* _Task requirements_:
Reproduce the part of the listing that begins at the line containing "table_cell [772, 1115, 796, 1157]" and stops after the line containing "table_cell [410, 1157, 436, 1198]", substituting "degrees" for "grados" and leaving everything else unchanged.

──────

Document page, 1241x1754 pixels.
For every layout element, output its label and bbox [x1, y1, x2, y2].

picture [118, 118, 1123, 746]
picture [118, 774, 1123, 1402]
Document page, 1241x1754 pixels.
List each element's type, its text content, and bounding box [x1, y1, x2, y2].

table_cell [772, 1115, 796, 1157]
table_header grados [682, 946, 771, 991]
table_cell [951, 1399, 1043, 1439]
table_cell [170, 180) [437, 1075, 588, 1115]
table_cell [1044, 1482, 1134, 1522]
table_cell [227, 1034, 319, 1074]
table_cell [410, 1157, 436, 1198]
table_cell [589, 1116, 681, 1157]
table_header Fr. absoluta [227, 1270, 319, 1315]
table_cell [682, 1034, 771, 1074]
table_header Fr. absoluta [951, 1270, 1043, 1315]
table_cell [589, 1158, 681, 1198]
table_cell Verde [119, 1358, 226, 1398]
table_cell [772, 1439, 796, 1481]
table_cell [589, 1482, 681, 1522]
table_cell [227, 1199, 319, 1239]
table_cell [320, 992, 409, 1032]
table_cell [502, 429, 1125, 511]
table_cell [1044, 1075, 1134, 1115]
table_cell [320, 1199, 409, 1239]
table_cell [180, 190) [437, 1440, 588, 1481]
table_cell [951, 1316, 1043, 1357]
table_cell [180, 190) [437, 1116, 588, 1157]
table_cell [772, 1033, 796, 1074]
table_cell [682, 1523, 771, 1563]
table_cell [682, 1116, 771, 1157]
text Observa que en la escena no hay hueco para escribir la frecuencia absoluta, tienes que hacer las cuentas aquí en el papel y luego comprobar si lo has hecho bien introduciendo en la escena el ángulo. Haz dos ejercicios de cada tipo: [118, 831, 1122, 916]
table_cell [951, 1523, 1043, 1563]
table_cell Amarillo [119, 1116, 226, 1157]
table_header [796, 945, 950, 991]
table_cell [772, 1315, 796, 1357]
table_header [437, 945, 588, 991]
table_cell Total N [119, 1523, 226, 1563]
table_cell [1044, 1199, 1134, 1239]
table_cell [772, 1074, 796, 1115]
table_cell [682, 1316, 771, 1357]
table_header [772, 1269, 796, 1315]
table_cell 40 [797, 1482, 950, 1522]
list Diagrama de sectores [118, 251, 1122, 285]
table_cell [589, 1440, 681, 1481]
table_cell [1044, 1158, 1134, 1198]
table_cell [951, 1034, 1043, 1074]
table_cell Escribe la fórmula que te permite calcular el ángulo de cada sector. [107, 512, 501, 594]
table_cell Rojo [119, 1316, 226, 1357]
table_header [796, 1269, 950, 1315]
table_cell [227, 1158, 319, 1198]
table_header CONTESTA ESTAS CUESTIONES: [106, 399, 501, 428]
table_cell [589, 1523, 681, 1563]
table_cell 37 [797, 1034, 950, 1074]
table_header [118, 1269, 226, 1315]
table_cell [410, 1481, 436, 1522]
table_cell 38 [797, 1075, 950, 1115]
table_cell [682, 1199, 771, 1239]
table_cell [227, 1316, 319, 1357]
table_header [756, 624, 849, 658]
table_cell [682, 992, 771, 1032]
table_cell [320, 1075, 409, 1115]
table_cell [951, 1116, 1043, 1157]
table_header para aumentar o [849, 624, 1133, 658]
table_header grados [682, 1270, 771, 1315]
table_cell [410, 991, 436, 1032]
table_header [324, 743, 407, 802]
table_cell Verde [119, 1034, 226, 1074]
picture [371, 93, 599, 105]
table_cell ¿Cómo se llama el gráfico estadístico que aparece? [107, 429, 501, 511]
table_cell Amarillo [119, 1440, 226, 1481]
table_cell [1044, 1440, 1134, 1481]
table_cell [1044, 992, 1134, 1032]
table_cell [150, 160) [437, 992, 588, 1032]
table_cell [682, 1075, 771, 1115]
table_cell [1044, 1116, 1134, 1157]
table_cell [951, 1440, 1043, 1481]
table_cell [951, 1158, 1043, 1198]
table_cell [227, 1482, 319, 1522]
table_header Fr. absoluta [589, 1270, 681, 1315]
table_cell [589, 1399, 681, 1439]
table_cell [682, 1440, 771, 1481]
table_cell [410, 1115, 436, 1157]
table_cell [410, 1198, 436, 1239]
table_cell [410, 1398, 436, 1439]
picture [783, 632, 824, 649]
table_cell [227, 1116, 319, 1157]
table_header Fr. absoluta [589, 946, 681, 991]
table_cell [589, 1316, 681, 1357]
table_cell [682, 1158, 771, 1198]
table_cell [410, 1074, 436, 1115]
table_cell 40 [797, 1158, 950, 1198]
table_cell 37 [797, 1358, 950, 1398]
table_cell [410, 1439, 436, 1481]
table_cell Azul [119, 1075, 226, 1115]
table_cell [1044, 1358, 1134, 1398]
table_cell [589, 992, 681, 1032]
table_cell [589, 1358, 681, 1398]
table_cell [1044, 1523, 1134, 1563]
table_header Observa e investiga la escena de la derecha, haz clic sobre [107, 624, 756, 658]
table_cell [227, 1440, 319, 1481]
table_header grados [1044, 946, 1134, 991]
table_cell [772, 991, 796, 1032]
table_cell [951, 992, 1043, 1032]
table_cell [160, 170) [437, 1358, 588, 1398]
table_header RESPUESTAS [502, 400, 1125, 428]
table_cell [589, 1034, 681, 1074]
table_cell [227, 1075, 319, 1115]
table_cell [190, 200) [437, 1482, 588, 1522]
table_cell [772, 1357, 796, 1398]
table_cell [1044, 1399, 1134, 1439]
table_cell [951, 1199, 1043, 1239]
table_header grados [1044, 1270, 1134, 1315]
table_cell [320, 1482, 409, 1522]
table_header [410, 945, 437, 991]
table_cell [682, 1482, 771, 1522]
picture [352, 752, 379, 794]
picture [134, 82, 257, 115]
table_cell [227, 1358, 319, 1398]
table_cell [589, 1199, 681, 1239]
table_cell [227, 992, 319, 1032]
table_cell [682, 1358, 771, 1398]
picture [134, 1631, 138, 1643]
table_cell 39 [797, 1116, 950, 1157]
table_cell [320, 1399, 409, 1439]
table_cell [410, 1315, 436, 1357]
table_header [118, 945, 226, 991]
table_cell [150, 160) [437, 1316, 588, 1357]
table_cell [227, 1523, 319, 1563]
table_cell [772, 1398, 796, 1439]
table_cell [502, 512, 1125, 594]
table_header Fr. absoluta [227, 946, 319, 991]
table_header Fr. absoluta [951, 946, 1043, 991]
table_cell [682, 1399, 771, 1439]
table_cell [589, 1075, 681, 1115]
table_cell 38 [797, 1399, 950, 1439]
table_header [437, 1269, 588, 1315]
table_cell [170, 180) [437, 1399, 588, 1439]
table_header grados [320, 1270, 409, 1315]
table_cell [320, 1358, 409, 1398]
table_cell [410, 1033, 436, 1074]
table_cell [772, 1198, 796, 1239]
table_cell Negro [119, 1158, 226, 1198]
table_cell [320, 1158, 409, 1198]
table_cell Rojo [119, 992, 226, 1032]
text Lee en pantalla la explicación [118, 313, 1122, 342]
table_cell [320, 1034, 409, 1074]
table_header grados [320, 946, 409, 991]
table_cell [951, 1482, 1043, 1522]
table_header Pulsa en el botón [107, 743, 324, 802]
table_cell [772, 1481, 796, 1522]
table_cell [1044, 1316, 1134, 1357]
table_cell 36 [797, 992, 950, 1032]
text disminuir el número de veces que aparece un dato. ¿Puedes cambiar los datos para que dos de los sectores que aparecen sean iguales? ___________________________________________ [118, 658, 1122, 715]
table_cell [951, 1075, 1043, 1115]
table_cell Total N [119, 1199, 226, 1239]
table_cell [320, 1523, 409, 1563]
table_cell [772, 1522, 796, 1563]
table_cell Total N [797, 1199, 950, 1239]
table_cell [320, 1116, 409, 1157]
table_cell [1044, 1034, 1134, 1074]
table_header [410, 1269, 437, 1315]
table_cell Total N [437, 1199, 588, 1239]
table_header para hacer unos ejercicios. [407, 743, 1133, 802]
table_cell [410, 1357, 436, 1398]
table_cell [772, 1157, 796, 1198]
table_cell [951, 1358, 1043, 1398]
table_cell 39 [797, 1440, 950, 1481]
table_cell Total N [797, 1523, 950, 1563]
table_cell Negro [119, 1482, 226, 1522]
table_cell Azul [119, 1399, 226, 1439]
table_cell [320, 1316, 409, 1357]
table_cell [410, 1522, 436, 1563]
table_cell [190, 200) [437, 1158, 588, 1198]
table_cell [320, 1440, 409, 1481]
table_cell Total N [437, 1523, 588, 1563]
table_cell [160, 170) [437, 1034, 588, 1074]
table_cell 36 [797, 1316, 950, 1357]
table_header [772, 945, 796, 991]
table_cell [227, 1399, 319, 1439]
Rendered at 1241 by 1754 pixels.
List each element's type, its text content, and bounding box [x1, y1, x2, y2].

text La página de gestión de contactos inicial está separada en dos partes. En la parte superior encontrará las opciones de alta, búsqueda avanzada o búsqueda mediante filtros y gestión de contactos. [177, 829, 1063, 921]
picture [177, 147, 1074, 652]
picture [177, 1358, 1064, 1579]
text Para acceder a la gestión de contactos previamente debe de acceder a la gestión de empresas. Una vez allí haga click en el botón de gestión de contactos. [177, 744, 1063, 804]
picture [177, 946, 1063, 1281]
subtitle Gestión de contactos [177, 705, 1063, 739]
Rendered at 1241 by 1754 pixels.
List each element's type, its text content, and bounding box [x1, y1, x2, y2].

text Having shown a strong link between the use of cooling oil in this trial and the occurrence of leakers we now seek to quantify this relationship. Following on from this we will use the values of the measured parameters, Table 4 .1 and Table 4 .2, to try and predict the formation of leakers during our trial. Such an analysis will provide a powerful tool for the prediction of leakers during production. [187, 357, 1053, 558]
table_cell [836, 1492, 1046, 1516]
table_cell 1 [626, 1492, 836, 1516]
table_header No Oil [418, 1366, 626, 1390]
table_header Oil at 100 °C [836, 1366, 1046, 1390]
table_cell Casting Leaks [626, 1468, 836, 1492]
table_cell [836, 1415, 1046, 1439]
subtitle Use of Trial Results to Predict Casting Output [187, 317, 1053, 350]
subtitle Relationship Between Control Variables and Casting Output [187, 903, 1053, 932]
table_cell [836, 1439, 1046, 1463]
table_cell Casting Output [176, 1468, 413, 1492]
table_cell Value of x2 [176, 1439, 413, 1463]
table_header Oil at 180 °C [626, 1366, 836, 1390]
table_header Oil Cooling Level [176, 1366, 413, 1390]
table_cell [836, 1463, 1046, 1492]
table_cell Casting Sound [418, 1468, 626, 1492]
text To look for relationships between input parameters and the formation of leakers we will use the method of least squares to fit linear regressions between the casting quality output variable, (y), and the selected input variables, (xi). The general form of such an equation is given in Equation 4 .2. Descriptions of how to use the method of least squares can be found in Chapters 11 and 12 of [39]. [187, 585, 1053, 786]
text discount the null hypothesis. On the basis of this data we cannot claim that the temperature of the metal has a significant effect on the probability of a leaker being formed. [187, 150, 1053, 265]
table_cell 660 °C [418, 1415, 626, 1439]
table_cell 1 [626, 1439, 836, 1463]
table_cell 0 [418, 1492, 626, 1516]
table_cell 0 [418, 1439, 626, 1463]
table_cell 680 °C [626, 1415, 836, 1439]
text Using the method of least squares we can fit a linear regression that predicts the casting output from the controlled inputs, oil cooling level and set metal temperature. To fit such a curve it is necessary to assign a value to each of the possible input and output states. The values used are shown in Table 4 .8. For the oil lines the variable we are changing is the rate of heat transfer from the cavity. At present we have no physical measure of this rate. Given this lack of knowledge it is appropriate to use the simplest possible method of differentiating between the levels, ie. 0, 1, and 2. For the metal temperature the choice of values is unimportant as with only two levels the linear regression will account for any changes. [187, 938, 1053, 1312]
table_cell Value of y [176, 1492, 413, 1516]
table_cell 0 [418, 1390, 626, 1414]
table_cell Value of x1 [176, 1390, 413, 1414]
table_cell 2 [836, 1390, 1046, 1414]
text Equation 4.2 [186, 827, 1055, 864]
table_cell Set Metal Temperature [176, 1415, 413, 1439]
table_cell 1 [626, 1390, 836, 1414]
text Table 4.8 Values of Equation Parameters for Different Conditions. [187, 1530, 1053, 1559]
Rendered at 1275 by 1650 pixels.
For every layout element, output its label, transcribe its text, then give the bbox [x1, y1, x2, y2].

──────

* _Exercise solution_:
table_cell [772, 1115, 796, 1157]
table_header degrees [682, 946, 771, 991]
table_cell [951, 1399, 1043, 1439]
table_cell [170, 180) [437, 1075, 588, 1115]
table_cell [1044, 1482, 1134, 1522]
table_cell [227, 1034, 319, 1074]
table_cell [410, 1157, 436, 1198]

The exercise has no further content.